## Instructions for the task
Read the lines of the data below and retrieve those with "binnen".

[Saved entries]

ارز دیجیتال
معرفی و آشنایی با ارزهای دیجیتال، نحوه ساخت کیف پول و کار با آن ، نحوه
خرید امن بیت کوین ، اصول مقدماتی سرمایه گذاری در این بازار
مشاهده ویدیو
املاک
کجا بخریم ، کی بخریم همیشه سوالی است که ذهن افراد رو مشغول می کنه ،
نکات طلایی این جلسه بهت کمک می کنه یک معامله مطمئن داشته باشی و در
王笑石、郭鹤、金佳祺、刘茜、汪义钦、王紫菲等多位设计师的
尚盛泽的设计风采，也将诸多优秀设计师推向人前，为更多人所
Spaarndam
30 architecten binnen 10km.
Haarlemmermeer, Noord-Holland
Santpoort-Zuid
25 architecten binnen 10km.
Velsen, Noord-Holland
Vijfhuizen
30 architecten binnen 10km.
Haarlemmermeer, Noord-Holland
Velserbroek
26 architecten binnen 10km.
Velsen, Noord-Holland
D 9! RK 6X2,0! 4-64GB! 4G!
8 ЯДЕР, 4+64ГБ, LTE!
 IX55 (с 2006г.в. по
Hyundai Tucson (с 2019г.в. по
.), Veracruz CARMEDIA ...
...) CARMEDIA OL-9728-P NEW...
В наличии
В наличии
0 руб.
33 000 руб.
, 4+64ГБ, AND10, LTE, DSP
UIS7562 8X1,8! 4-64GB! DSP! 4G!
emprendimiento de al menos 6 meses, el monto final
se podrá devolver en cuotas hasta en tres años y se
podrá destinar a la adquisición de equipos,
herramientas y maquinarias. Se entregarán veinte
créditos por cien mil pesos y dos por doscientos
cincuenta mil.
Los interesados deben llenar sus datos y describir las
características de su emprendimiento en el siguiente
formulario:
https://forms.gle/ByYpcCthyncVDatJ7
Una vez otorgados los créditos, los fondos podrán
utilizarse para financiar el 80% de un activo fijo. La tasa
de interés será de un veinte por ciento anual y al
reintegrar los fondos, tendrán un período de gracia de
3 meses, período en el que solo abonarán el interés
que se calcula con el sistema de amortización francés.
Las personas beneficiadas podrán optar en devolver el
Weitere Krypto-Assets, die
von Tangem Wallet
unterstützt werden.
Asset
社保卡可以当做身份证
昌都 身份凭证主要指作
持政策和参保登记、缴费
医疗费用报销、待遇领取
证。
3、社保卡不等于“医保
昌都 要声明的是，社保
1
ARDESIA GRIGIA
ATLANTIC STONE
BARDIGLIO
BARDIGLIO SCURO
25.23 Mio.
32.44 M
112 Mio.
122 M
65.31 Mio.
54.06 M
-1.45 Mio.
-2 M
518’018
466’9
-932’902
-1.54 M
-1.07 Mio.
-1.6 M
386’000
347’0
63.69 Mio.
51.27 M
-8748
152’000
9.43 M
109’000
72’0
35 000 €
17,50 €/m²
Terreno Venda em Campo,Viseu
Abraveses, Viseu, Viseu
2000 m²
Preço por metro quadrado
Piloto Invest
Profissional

## Expected output
30 architecten binnen 10km.
25 architecten binnen 10km.
30 architecten binnen 10km.
26 architecten binnen 10km.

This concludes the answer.